◆ What you will do: Return the lines below word for word.

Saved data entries
□ □ □

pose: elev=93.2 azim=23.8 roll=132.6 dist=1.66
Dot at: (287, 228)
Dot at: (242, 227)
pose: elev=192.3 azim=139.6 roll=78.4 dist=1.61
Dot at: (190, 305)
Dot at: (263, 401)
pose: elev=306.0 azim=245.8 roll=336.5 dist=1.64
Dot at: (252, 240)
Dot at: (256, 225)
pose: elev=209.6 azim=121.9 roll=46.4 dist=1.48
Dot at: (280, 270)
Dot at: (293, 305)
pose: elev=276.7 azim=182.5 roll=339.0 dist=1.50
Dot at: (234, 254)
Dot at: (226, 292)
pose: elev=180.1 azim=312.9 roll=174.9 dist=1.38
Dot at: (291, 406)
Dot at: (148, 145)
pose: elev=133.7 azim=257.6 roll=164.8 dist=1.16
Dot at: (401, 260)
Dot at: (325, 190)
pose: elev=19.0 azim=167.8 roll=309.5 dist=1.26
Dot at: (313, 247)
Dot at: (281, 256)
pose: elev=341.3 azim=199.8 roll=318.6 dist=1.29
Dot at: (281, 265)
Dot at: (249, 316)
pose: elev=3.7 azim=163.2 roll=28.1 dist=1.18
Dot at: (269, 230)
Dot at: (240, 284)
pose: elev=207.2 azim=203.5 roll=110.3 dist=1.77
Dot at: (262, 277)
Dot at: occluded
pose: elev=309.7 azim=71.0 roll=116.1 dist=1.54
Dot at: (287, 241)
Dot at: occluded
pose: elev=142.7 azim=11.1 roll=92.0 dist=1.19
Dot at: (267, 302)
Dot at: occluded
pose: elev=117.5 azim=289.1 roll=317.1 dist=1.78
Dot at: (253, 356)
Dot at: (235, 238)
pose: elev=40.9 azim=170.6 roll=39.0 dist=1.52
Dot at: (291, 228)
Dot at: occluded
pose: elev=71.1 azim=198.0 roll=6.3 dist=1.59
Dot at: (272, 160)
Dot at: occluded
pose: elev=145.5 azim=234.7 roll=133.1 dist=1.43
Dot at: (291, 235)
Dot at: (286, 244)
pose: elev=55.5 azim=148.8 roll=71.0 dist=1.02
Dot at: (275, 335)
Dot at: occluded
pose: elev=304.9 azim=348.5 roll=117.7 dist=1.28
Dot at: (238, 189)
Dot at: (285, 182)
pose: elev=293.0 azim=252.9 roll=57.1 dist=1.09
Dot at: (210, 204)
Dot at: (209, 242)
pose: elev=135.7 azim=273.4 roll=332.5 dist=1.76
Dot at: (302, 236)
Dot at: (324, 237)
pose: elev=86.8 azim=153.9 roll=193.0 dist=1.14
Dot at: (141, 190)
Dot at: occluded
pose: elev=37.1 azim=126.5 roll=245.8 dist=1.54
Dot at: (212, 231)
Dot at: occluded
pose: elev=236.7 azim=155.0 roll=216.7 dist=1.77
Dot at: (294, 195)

□ □ □

◆ Solved exercise:
pose: elev=93.2 azim=23.8 roll=132.6 dist=1.66
Dot at: (287, 228)
Dot at: (242, 227)
pose: elev=192.3 azim=139.6 roll=78.4 dist=1.61
Dot at: (190, 305)
Dot at: (263, 401)
pose: elev=306.0 azim=245.8 roll=336.5 dist=1.64
Dot at: (252, 240)
Dot at: (256, 225)
pose: elev=209.6 azim=121.9 roll=46.4 dist=1.48
Dot at: (280, 270)
Dot at: (293, 305)
pose: elev=276.7 azim=182.5 roll=339.0 dist=1.50
Dot at: (234, 254)
Dot at: (226, 292)
pose: elev=180.1 azim=312.9 roll=174.9 dist=1.38
Dot at: (291, 406)
Dot at: (148, 145)
pose: elev=133.7 azim=257.6 roll=164.8 dist=1.16
Dot at: (401, 260)
Dot at: (325, 190)
pose: elev=19.0 azim=167.8 roll=309.5 dist=1.26
Dot at: (313, 247)
Dot at: (281, 256)
pose: elev=341.3 azim=199.8 roll=318.6 dist=1.29
Dot at: (281, 265)
Dot at: (249, 316)
pose: elev=3.7 azim=163.2 roll=28.1 dist=1.18
Dot at: (269, 230)
Dot at: (240, 284)
pose: elev=207.2 azim=203.5 roll=110.3 dist=1.77
Dot at: (262, 277)
Dot at: occluded
pose: elev=309.7 azim=71.0 roll=116.1 dist=1.54
Dot at: (287, 241)
Dot at: occluded
pose: elev=142.7 azim=11.1 roll=92.0 dist=1.19
Dot at: (267, 302)
Dot at: occluded
pose: elev=117.5 azim=289.1 roll=317.1 dist=1.78
Dot at: (253, 356)
Dot at: (235, 238)
pose: elev=40.9 azim=170.6 roll=39.0 dist=1.52
Dot at: (291, 228)
Dot at: occluded
pose: elev=71.1 azim=198.0 roll=6.3 dist=1.59
Dot at: (272, 160)
Dot at: occluded
pose: elev=145.5 azim=234.7 roll=133.1 dist=1.43
Dot at: (291, 235)
Dot at: (286, 244)
pose: elev=55.5 azim=148.8 roll=71.0 dist=1.02
Dot at: (275, 335)
Dot at: occluded
pose: elev=304.9 azim=348.5 roll=117.7 dist=1.28
Dot at: (238, 189)
Dot at: (285, 182)
pose: elev=293.0 azim=252.9 roll=57.1 dist=1.09
Dot at: (210, 204)
Dot at: (209, 242)
pose: elev=135.7 azim=273.4 roll=332.5 dist=1.76
Dot at: (302, 236)
Dot at: (324, 237)
pose: elev=86.8 azim=153.9 roll=193.0 dist=1.14
Dot at: (141, 190)
Dot at: occluded
pose: elev=37.1 azim=126.5 roll=245.8 dist=1.54
Dot at: (212, 231)
Dot at: occluded
pose: elev=236.7 azim=155.0 roll=216.7 dist=1.77
Dot at: (294, 195)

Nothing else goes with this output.